──────── Provided entries ────────

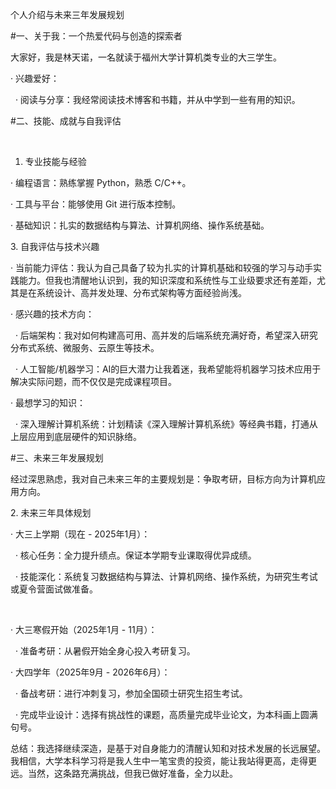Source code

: 个人介绍与未来三年发展规划



\#一、关于我：一个热爱代码与创造的探索者



大家好，我是林天诺，一名就读于福州大学计算机类专业的大三学生。



· 兴趣爱好：

&nbsp; · 阅读与分享：我经常阅读技术博客和书籍，并从中学到一些有用的知识。



\#二、技能、成就与自我评估

&nbsp; 

1. 专业技能与经验



· 编程语言：熟练掌握 Python，熟悉 C/C++。

· 工具与平台：能够使用 Git 进行版本控制。

· 基础知识：扎实的数据结构与算法、计算机网络、操作系统基础。



3\. 自我评估与技术兴趣



· 当前能力评估：我认为自己具备了较为扎实的计算机基础和较强的学习与动手实践能力。但我也清醒地认识到，我的知识深度和系统性与工业级要求还有差距，尤其是在系统设计、高并发处理、分布式架构等方面经验尚浅。

· 感兴趣的技术方向：

&nbsp; · 后端架构：我对如何构建高可用、高并发的后端系统充满好奇，希望深入研究分布式系统、微服务、云原生等技术。

&nbsp; · 人工智能/机器学习：AI的巨大潜力让我着迷，我希望能将机器学习技术应用于解决实际问题，而不仅仅是完成课程项目。

· 最想学习的知识：

&nbsp; · 深入理解计算机系统：计划精读《深入理解计算机系统》等经典书籍，打通从上层应用到底层硬件的知识脉络。



\#三、未来三年发展规划



经过深思熟虑，我对自己未来三年的主要规划是：争取考研，目标方向为计算机应用方向。



2\. 未来三年具体规划



· 大三上学期（现在 - 2025年1月）：

&nbsp; · 核心任务：全力提升绩点。保证本学期专业课取得优异成绩。

&nbsp; · 技能深化：系统复习数据结构与算法、计算机网络、操作系统，为研究生考试或夏令营面试做准备。

&nbsp; 

· 大三寒假开始（2025年1月 - 11月）：

&nbsp; · 准备考研：从暑假开始全身心投入考研复习。

· 大四学年（2025年9月 - 2026年6月）：

&nbsp; · 备战考研：进行冲刺复习，参加全国硕士研究生招生考试。

&nbsp; · 完成毕业设计：选择有挑战性的课题，高质量完成毕业论文，为本科画上圆满句号。



总结：我选择继续深造，是基于对自身能力的清醒认知和对技术发展的长远展望。我相信，大学本科学习将是我人生中一笔宝贵的投资，能让我站得更高，走得更远。当然，这条路充满挑战，但我已做好准备，全力以赴。


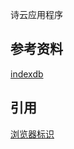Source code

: 诗云应用程序


## 参考资料
[indexdb](http://www.ruanyifeng.com/blog/2018/07/indexeddb.html)


## 引用
[浏览器标识](https://github.com/fingerprintjs/fingerprintjs)
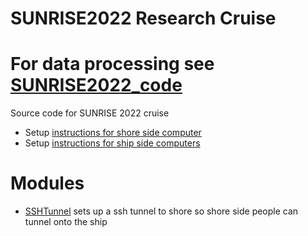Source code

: # SUNRISE2022 Research Cruise

# For data processing see [SUNRISE2022_code](https://github.com/mousebrains/SUNRISE2022_code)

Source code for SUNRISE 2022 cruise

- Setup [instructions for shore side computer](Docs/Shore.setup.md)
- Setup [instructions for ship side computers](Docs/Ship.setup.md)

# Modules
- [SSHTunnel](SSHTunnel) sets up a ssh tunnel to shore so shore side people can tunnel onto the ship
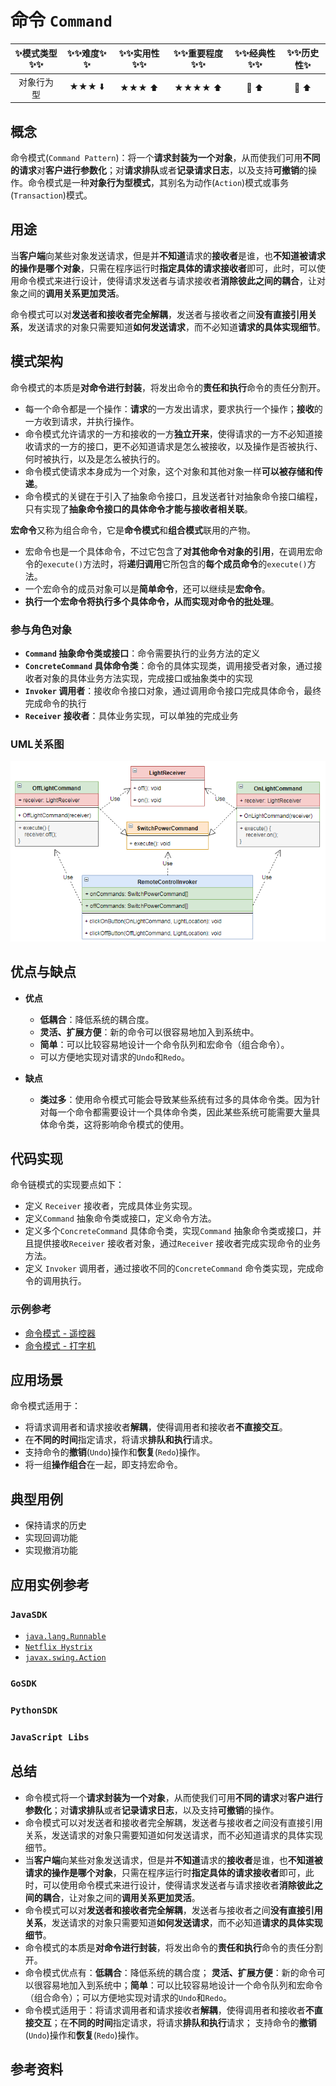 # 命令 `Command`

| :sparkles:模式类型:sparkles::sparkles:|:sparkles::sparkles:难度:sparkles:  :sparkles: | :sparkles::sparkles:实用性:sparkles::sparkles: | :sparkles::sparkles:重要程度:sparkles::sparkles: |  :sparkles::sparkles:经典性:sparkles::sparkles: | :sparkles::sparkles:历史性:sparkles: |
| :----------------------------------------: | :-----------------------------------------------: | :-------------------------------------------------: | :----------------------------------------------------: | :--------------------------------------------------: | :--------------------------------------: |
|                  对象行为型                          |                ★★★ :arrow_down:                 |                  ★★★ :arrow_up:                   |                    ★★★★ :arrow_up:                    |              :green_heart:  :arrow_up:               |        :green_heart:  :arrow_up:         |

## 概念
命令模式(`Command Pattern`)：将一个**请求封装为一个对象**，从而使我们可用**不同的请求**对**客户进行参数化**；对**请求排队**或者**记录请求日志**，以及支持**可撤销**的操作。命令模式是一种**对象行为型模式**，其别名为动作(`Action`)模式或事务(`Transaction`)模式。

## 用途
当**客户端**向某些对象发送请求，但是并**不知道**请求的**接收者**是谁，也**不知道被请求的操作是哪个对象**，只需在程序运行时**指定具体的请求接收者**即可，此时，可以使用命令模式来进行设计，使得请求发送者与请求接收者**消除彼此之间的耦合**，让对象之间的**调用关系更加灵活**。

命令模式可以对**发送者和接收者完全解耦**，发送者与接收者之间**没有直接引用关系**，发送请求的对象只需要知道**如何发送请求**，而不必知道**请求的具体实现细节**。

## 模式架构
命令模式的本质是**对命令进行封装**，将发出命令的**责任和执行**命令的责任分割开。
+ 每一个命令都是一个操作：**请求**的一方发出请求，要求执行一个操作；**接收**的一方收到请求，并执行操作。
+ 命令模式允许请求的一方和接收的一方**独立开来**，使得请求的一方不必知道接收请求的一方的接口，更不必知道请求是怎么被接收，以及操作是否被执行、何时被执行，以及是怎么被执行的。
+ 命令模式使请求本身成为一个对象，这个对象和其他对象一样**可以被存储和传递**。
+ 命令模式的关键在于引入了抽象命令接口，且发送者针对抽象命令接口编程，只有实现了**抽象命令接口的具体命令才能与接收者相关联**。

**宏命令**又称为组合命令，它是**命令模式**和**组合模式**联用的产物。
- 宏命令也是一个具体命令，不过它包含了**对其他命令对象的引用**，在调用宏命令的`execute()`方法时，将**递归调用**它所包含的**每个成员命令**的`execute()`方法。
- 一个宏命令的成员对象可以是**简单命令**，还可以继续是**宏命令**。
- **执行一个宏命令将执行多个具体命令，从而实现对命令的批处理**。

### 参与角色对象
+ **`Command` 抽象命令类或接口**：命令需要执行的业务方法的定义
+ **`ConcreteCommand` 具体命令类**：命令的具体实现类，调用接受者对象，通过接收者对象的具体业务方法实现，完成接口或抽象类中的实现
+ **`Invoker` 调用者**：接收命令接口对象，通过调用命令接口完成具体命令，最终完成命令的执行
+ **`Receiver` 接收者**：具体业务实现，可以单独的完成业务

### UML关系图

![1542724236721](../../../.images/1542724236721.png)


## 优点与缺点
+ **优点**
	- **低耦合**：降低系统的耦合度。
	- **灵活、扩展方便**：新的命令可以很容易地加入到系统中。
	- **简单**：可以比较容易地设计一个命令队列和宏命令（组合命令）。
	- 可以方便地实现对请求的`Undo`和`Redo`。

+ **缺点**
	- **类过多**：使用命令模式可能会导致某些系统有过多的具体命令类。因为针对每一个命令都需要设计一个具体命令类，因此某些系统可能需要大量具体命令类，这将影响命令模式的使用。
	
## 代码实现
命令链模式的实现要点如下：
+ 定义 `Receiver` 接收者，完成具体业务实现。
+ 定义`Command` 抽象命令类或接口，定义命令方法。
+ 定义多个`ConcreteCommand` 具体命令类，实现`Command` 抽象命令类或接口，并且提供接收`Receiver` 接收者对象，通过`Receiver` 接收者完成实现命令的业务方法。
+ 定义 `Invoker` 调用者，通过接收不同的`ConcreteCommand` 命令类实现，完成命令的调用执行。

### 示例参考
+ [命令模式 - 遥控器](./java/io/github/hooj0/command/remotecontrol)
+ [命令模式 - 打字机](./java/io/github/hooj0/command/typewriter)

## 应用场景
命令模式适用于：
+ 将请求调用者和请求接收者**解耦**，使得调用者和接收者**不直接交互**。
+ 在**不同的时间**指定请求，将请求**排队和执行**请求。
+ 支持命令的**撤销**(`Undo`)操作和**恢复**(`Redo`)操作。
+ 将一组**操作组合**在一起，即支持宏命令。
	
	
## 典型用例
+ 保持请求的历史
+ 实现回调功能
+ 实现撤消功能

## 应用实例参考

### `JavaSDK` 
- [`java.lang.Runnable`](http://docs.oracle.com/javase/8/docs/api/java/lang/Runnable.html)
- [`Netflix Hystrix`](https://github.com/Netflix/Hystrix/wiki)
- [`javax.swing.Action`](http://docs.oracle.com/javase/8/docs/api/javax/swing/Action.html)

### `GoSDK`

### `PythonSDK`

### `JavaScript Libs`

## 总结
+ 命令模式将一个**请求封装为一个对象**，从而使我们可用**不同的请求**对**客户进行参数化**；对**请求排队**或者**记录请求日志**，以及支持**可撤销**的操作。
+ 命令模式可以对发送者和接收者完全解耦，发送者与接收者之间没有直接引用关系，发送请求的对象只需要知道如何发送请求，而不必知道请求的具体实现细节。
+ 当**客户端**向某些对象发送请求，但是并**不知道**请求的**接收者**是谁，也**不知道被请求的操作是哪个对象**，只需在程序运行时**指定具体的请求接收者**即可，此时，可以使用命令模式来进行设计，使得请求发送者与请求接收者**消除彼此之间的耦合**，让对象之间的**调用关系更加灵活**。
+ 命令模式可以对**发送者和接收者完全解耦**，发送者与接收者之间**没有直接引用关系**，发送请求的对象只需要知道**如何发送请求**，而不必知道**请求的具体实现细节**。
+ 命令模式的本质是**对命令进行封装**，将发出命令的**责任和执行**命令的责任分割开。
+ 命令模式优点有：**低耦合**：降低系统的耦合度； **灵活、扩展方便**：新的命令可以很容易地加入到系统中；**简单**：可以比较容易地设计一个命令队列和宏命令（组合命令）；可以方便地实现对请求的`Undo`和`Redo`。
+ 命令模式适用于：将请求调用者和请求接收者**解耦**，使得调用者和接收者**不直接交互**；在**不同的时间**指定请求，将请求**排队和执行**请求； 支持命令的**撤销**(`Undo`)操作和**恢复**(`Redo`)操作。


## 参考资料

────────

• _Task instructions_
Pictures excluded, repeat the records exactly from their opening line through the line containing "3\. 自我评估与技术兴趣".

• _Solution to this problem_
Source code

: 个人介绍与未来三年发展规划



\#一、关于我：一个热爱代码与创造的探索者



大家好，我是林天诺，一名就读于福州大学计算机类专业的大三学生。



· 兴趣爱好：

&nbsp; · 阅读与分享：我经常阅读技术博客和书籍，并从中学到一些有用的知识。



\#二、技能、成就与自我评估

&nbsp; 

1. 专业技能与经验



· 编程语言：熟练掌握 Python，熟悉 C/C++。

· 工具与平台：能够使用 Git 进行版本控制。

· 基础知识：扎实的数据结构与算法、计算机网络、操作系统基础。



3\. 自我评估与技术兴趣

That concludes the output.